In limba romana
IMF Executive Board Completes First Review
Under the Extended Credit Facility and the Extended Fund Facility Arrangements
with Moldova
Press Release No. 10/291
July 16, 2010The Executive Board of the
International Monetary Fund (IMF) today completed the first review of Moldova's
economic performance under the Extended Credit Facility (ECF) and the Extended
Fund Facility (EFF) arrangements. The blended financing arrangements under the
ECF and the EFF for an amount equivalent to SDR 369.6 million (about US$559.18
million) were approved on January 29, 2010 (see
Press Release No.10/21). The completion of the first review makes an amount
equivalent to SDR 60 million (about US$90.78 million) immediately available for
the authorities. The Executive Board also modified the end-September performance
criterion on the budget deficit in line with the reduced 2010 deficit target.
After the Executive Board's discussion, Mr. Naoyuki Shinohara, Deputy
Managing Director and Acting Chair, said:
“Moldova’s economy is recovering after the deep recession triggered by the
global economic crisis. In the context of the Fund-supported program, the
authorities have made encouraging progress in reestablishing economic stability
and rekindling growth.
“Fiscal policy has embarked on an adjustment path. Taking advantage of the
faster than expected recovery, the amended budget for 2010 appropriately saves
the bulk of the extra revenue while allocating more funds for public investment
and social protection. The new system of targeted social assistance has helped
reduce extreme poverty. To sustain the pace of fiscal consolidation going
forward, the focus should remain on restraining current spending and curtailing
the oversized public sector.
“The moderately accommodative monetary policy stance has been supporting the
growth recovery without losing sight of the inflation targets. After the
transitory impact of external upward pressures on prices and much-needed
adjustment of energy tariffs in early 2010, inflationary pressures have
subsided. The central bank closely monitors financial indicators of the banking
sector, which appears liquid and well-capitalized. The gradual shift of the
monetary policy framework towards inflation targeting should continue, while
interventions in the foreign exchange market should aim only at smoothing
erratic fluctuations without resisting sustained trends.
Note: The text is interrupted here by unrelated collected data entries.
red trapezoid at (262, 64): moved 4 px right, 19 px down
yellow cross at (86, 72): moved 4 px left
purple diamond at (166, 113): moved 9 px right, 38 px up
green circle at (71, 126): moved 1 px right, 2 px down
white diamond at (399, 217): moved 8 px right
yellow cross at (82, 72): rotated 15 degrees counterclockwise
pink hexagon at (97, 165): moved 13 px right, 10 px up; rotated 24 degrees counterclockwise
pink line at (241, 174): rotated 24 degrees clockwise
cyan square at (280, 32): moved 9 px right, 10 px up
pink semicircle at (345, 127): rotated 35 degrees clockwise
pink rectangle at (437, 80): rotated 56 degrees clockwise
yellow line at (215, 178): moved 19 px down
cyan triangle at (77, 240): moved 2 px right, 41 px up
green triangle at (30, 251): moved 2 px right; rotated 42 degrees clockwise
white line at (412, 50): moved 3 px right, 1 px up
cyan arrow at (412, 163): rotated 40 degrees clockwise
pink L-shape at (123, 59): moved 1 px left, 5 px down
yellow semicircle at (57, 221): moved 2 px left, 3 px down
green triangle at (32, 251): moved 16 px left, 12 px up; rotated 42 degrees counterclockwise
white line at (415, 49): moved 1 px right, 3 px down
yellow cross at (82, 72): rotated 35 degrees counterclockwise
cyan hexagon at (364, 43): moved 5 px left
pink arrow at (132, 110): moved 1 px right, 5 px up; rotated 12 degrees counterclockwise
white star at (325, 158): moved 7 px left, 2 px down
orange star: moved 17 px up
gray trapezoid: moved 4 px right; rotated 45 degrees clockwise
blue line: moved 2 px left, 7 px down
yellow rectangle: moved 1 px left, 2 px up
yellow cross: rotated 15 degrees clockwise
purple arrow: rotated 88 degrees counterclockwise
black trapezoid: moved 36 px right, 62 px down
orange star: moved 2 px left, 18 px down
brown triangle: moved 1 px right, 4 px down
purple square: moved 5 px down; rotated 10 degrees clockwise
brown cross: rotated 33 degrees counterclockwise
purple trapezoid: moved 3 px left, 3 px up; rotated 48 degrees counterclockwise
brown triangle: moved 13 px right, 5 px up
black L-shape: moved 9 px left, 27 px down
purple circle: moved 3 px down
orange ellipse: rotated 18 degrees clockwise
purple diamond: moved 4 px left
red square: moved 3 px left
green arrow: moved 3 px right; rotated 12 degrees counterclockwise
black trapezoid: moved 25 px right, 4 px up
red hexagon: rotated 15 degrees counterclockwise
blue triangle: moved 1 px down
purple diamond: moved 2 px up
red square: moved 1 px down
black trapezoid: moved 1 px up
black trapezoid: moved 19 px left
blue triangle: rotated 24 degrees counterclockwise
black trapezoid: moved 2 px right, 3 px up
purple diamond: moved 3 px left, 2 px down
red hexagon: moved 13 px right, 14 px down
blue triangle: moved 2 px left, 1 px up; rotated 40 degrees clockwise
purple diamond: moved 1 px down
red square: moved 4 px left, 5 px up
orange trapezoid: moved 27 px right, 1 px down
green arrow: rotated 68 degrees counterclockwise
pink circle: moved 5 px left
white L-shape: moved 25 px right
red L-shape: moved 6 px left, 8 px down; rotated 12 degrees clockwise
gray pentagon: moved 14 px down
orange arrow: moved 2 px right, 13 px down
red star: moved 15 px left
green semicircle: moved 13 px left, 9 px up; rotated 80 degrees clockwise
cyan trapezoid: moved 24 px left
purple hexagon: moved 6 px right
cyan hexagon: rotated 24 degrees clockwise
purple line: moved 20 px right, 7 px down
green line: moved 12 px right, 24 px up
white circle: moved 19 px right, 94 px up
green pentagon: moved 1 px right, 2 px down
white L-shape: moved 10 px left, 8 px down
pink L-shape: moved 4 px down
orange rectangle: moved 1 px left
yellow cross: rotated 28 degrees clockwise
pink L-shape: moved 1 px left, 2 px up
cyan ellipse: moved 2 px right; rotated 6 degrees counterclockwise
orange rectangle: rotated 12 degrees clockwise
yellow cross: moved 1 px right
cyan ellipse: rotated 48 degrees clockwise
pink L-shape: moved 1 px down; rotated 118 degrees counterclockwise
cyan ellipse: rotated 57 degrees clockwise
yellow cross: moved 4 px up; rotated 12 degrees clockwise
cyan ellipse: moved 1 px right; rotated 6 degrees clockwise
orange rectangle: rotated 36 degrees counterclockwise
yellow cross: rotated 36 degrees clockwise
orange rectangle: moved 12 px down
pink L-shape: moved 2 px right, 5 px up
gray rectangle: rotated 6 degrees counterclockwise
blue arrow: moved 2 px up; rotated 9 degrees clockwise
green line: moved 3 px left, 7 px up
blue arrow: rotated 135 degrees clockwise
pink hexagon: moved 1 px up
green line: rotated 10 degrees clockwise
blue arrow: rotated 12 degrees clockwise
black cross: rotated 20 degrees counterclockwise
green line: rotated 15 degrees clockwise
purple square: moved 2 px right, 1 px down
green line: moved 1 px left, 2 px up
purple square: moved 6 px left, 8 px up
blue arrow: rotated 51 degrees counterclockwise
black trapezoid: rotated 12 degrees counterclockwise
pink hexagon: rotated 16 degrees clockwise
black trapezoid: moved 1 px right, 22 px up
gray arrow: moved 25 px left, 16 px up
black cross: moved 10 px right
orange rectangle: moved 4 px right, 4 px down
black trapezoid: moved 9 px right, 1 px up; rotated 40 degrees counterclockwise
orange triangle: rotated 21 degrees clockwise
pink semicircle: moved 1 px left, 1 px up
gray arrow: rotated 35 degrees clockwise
“The ongoing and envisaged structural reforms are appropriately focused on
stepping up liberalization and deregulation and creating a business environment
conducive to investments and exports. Building up export potential and expanding
access to the vast markets of Moldova’s major trading partners in the East and
West should provide a strong and sustainable boost to growth. Implementation of
government plans to divest state enterprises should help improve their
efficiency and attract additional foreign investments”.